Collected data:
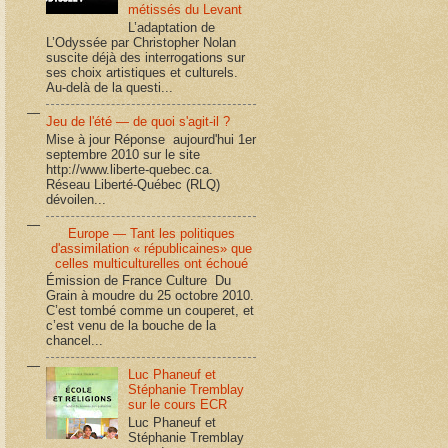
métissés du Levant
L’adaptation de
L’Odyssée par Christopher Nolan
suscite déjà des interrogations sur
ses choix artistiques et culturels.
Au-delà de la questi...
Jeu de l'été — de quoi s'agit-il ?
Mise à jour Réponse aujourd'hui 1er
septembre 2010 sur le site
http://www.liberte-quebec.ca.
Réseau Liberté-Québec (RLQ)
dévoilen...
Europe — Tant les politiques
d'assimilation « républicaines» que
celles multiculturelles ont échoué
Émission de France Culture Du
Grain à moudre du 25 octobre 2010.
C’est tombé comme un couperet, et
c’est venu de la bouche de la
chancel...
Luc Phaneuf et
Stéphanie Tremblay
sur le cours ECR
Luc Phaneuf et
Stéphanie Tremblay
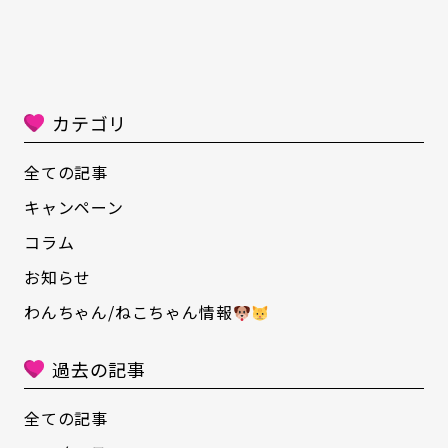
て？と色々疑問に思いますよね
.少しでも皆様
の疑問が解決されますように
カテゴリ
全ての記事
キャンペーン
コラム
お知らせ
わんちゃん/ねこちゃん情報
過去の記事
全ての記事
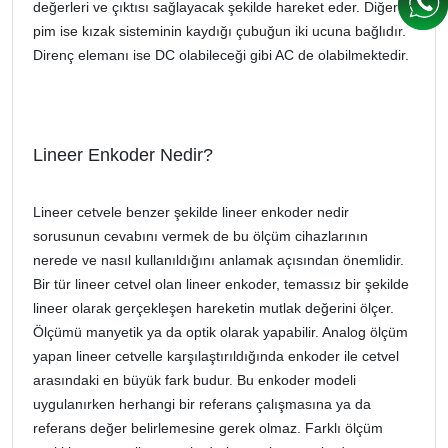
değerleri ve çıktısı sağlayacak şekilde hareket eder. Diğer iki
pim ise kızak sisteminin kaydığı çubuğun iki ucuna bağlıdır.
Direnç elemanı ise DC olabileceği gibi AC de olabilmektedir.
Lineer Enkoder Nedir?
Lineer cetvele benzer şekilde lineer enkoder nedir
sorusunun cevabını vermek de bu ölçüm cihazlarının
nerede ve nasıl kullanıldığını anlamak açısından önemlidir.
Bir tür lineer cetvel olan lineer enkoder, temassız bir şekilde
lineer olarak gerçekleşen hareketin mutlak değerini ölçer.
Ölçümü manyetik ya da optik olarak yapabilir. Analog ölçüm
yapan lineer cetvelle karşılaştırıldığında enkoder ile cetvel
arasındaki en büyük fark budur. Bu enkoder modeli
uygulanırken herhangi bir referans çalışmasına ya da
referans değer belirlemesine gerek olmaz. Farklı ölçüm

==

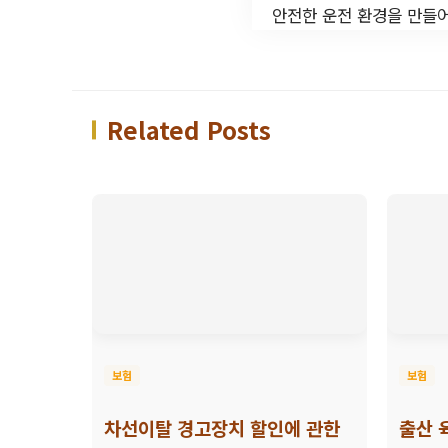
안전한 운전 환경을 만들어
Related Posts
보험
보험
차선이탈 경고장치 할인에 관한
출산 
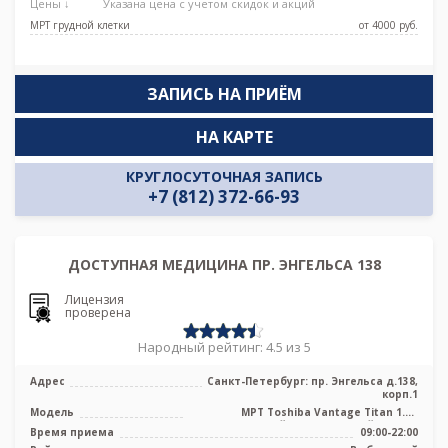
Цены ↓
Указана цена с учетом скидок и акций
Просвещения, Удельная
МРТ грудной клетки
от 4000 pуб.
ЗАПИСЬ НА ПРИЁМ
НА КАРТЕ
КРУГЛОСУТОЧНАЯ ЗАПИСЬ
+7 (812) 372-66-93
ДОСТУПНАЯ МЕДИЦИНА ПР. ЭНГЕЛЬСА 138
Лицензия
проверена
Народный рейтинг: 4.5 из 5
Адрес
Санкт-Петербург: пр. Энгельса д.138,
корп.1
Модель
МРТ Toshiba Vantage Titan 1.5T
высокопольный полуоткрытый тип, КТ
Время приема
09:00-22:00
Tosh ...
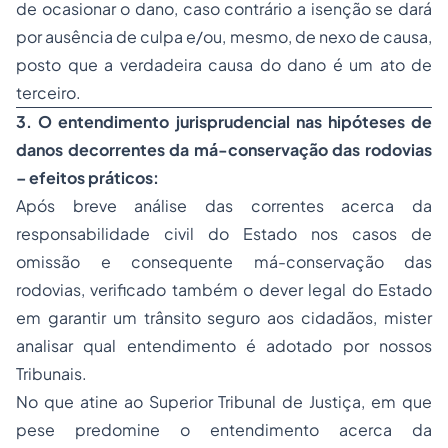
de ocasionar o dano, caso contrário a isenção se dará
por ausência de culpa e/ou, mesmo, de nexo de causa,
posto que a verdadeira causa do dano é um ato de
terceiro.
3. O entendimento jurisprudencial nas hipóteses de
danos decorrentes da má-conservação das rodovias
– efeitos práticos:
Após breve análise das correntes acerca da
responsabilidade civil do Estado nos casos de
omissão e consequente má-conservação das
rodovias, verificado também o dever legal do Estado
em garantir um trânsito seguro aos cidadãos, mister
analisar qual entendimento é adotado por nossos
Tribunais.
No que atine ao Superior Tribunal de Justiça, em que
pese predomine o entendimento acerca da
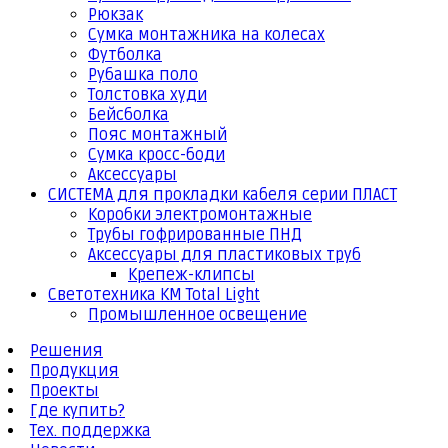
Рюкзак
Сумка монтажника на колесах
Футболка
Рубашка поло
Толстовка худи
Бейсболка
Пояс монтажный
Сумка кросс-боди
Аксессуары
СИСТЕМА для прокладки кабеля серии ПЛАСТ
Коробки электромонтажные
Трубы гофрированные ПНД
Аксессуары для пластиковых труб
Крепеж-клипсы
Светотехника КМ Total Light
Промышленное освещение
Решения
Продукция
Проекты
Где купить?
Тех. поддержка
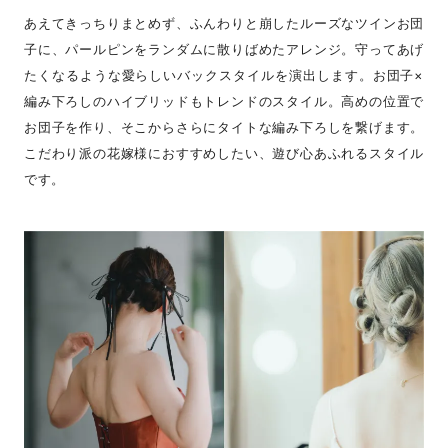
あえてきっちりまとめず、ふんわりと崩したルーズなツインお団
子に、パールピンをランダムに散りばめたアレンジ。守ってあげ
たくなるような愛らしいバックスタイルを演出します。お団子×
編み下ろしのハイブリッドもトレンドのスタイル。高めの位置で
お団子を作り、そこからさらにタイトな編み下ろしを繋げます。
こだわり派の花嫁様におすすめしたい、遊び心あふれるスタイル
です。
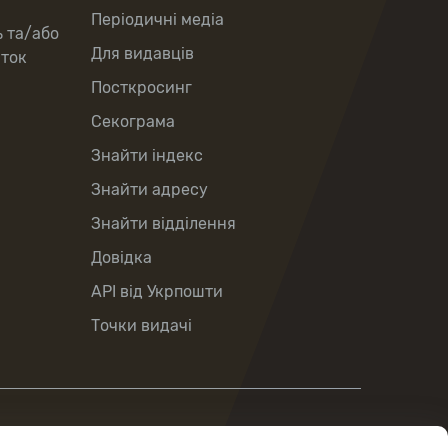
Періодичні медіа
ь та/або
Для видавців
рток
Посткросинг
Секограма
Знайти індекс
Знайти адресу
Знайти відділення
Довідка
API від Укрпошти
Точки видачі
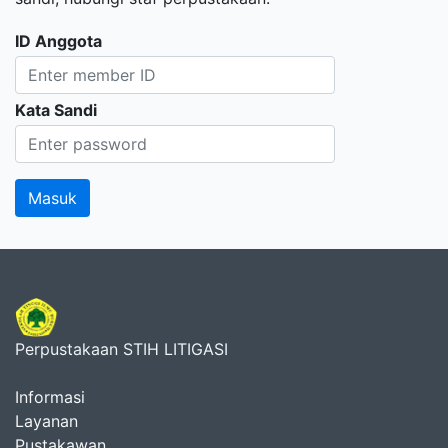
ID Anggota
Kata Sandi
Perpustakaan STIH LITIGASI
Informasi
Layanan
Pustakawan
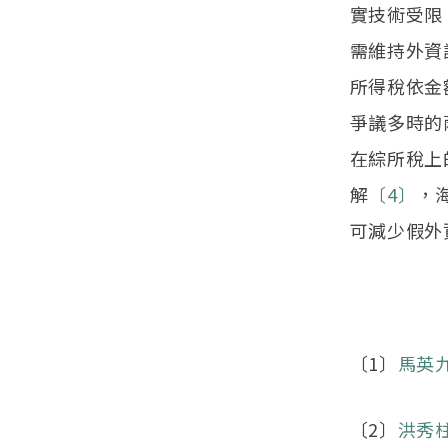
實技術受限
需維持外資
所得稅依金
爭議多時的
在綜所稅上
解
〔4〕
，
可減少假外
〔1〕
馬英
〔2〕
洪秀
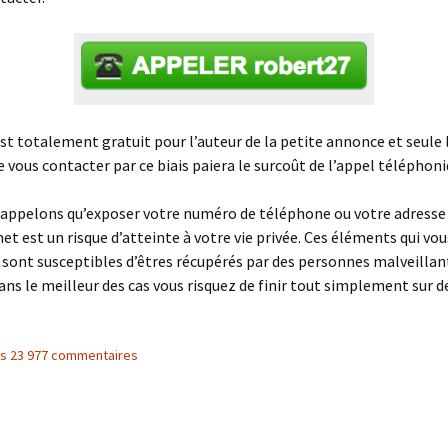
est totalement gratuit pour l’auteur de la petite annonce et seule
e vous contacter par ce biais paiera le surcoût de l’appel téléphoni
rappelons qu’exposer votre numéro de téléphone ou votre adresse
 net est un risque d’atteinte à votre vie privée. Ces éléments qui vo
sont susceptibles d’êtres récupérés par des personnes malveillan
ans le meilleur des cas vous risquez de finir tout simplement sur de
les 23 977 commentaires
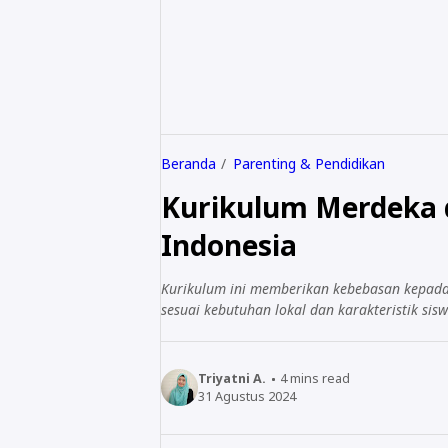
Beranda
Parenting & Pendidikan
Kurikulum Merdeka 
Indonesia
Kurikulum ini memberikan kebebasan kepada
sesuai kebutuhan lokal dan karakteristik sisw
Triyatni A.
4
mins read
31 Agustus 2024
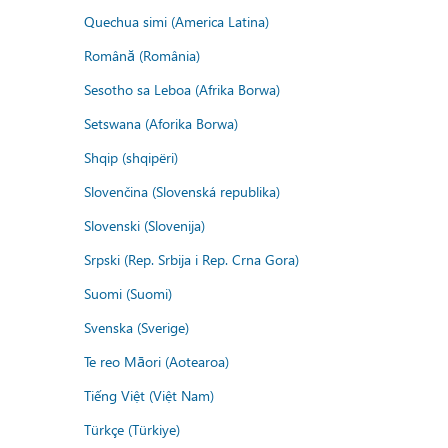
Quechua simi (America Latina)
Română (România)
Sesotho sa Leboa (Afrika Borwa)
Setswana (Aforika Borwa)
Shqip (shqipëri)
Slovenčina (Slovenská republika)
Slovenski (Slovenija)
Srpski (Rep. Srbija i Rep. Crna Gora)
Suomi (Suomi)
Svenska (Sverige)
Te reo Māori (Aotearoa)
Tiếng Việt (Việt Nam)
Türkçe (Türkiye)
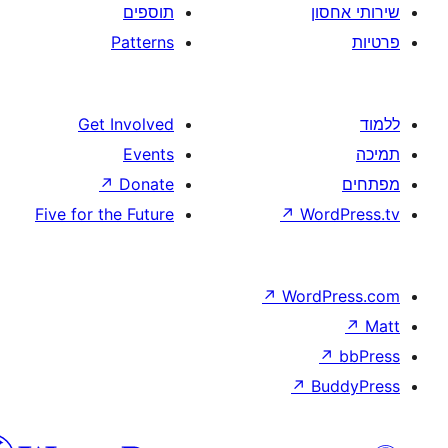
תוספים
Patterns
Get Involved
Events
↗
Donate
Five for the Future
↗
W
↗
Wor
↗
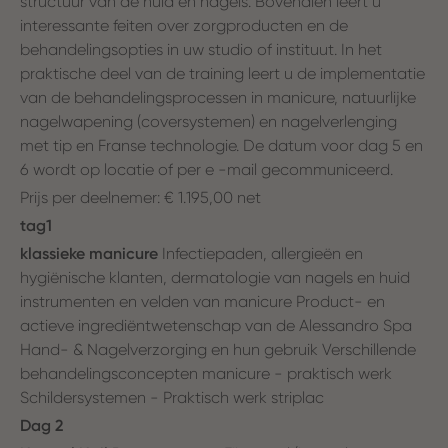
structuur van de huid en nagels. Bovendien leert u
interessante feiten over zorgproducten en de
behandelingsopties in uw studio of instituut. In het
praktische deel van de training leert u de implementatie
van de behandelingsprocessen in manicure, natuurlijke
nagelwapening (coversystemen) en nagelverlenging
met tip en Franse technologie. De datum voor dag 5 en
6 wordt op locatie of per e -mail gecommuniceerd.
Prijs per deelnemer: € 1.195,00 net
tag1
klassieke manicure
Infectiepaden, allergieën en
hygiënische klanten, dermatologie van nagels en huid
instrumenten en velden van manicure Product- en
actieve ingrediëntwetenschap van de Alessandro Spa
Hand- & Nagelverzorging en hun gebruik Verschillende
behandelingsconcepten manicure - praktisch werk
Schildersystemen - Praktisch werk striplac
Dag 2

==

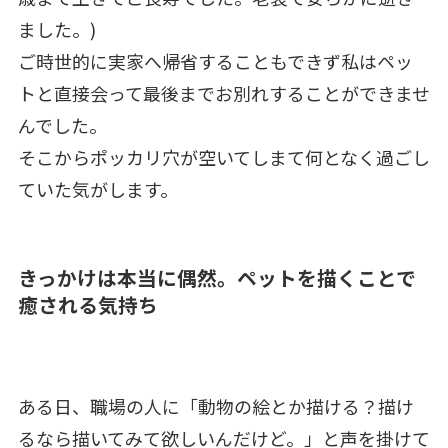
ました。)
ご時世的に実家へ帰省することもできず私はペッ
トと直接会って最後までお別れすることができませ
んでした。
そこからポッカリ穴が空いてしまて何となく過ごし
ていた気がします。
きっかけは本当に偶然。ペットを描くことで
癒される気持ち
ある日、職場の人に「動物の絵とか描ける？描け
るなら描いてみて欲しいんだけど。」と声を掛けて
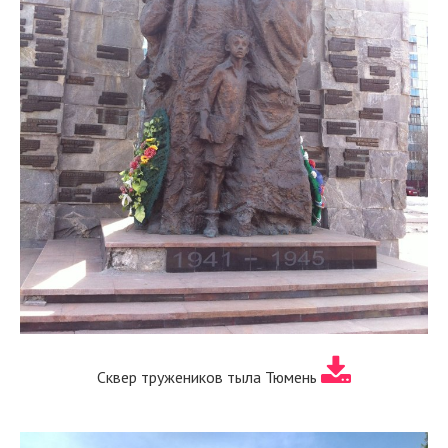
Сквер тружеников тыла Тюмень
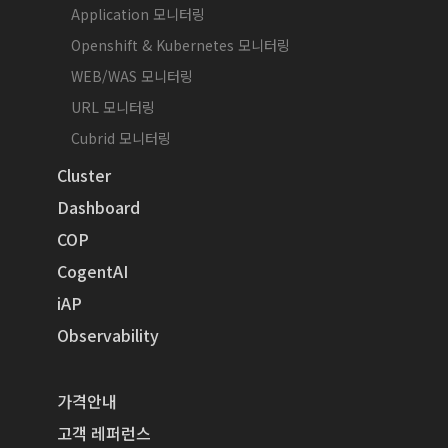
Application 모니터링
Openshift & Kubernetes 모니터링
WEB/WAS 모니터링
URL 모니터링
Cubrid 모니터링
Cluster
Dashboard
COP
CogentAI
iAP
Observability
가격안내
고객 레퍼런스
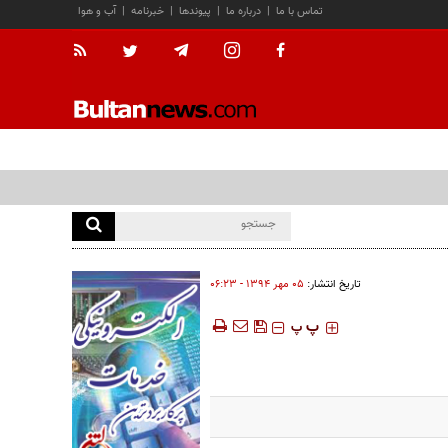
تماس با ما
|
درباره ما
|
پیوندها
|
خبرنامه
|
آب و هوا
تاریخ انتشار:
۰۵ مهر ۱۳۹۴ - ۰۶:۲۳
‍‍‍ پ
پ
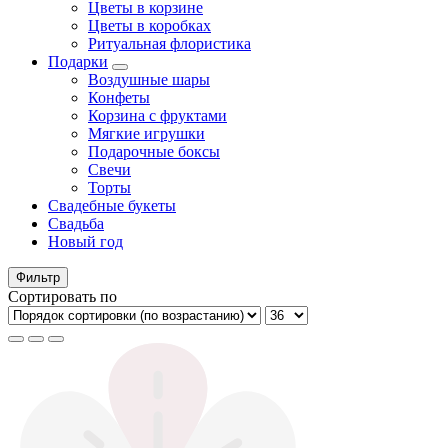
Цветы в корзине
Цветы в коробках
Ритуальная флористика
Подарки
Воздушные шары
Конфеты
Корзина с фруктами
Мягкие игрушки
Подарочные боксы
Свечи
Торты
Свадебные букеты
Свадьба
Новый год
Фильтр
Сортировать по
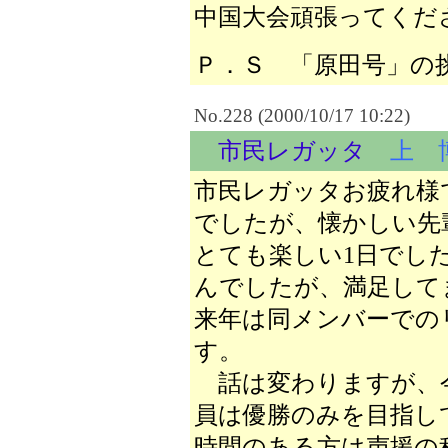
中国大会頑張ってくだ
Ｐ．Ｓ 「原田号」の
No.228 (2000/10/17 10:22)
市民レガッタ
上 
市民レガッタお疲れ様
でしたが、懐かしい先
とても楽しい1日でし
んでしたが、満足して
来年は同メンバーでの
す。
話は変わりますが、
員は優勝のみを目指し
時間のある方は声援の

### WHAT NEEDS TO BE DONE
Please set down, exactly and with no pictures, the lines in the entries above starting at the one holding "métissés du Levant" and ending at the one holding "arasındaki en büyük", ends included.

### SOLUTION TO THIS EXERCISE
métissés du Levant
L’adaptation de
L’Odyssée par Christopher Nolan
suscite déjà des interrogations sur
ses choix artistiques et culturels.
Au-delà de la questi...
Jeu de l'été — de quoi s'agit-il ?
Mise à jour Réponse aujourd'hui 1er
septembre 2010 sur le site
http://www.liberte-quebec.ca.
Réseau Liberté-Québec (RLQ)
dévoilen...
Europe — Tant les politiques
d'assimilation « républicaines» que
celles multiculturelles ont échoué
Émission de France Culture Du
Grain à moudre du 25 octobre 2010.
C’est tombé comme un couperet, et
c’est venu de la bouche de la
chancel...
Luc Phaneuf et
Stéphanie Tremblay
sur le cours ECR
Luc Phaneuf et
Stéphanie Tremblay
て？と色々疑問に思いますよね
.少しでも皆様
の疑問が解決されますように
カテゴリ
全ての記事
キャンペーン
コラム
お知らせ
わんちゃん/ねこちゃん情報
過去の記事
全ての記事
değerleri ve çıktısı sağlayacak şekilde hareket eder. Diğer iki
pim ise kızak sisteminin kaydığı çubuğun iki ucuna bağlıdır.
Direnç elemanı ise DC olabileceği gibi AC de olabilmektedir.
Lineer Enkoder Nedir?
Lineer cetvele benzer şekilde lineer enkoder nedir
sorusunun cevabını vermek de bu ölçüm cihazlarının
nerede ve nasıl kullanıldığını anlamak açısından önemlidir.
Bir tür lineer cetvel olan lineer enkoder, temassız bir şekilde
lineer olarak gerçekleşen hareketin mutlak değerini ölçer.
Ölçümü manyetik ya da optik olarak yapabilir. Analog ölçüm
yapan lineer cetvelle karşılaştırıldığında enkoder ile cetvel
arasındaki en büyük fark budur. Bu enkoder modeli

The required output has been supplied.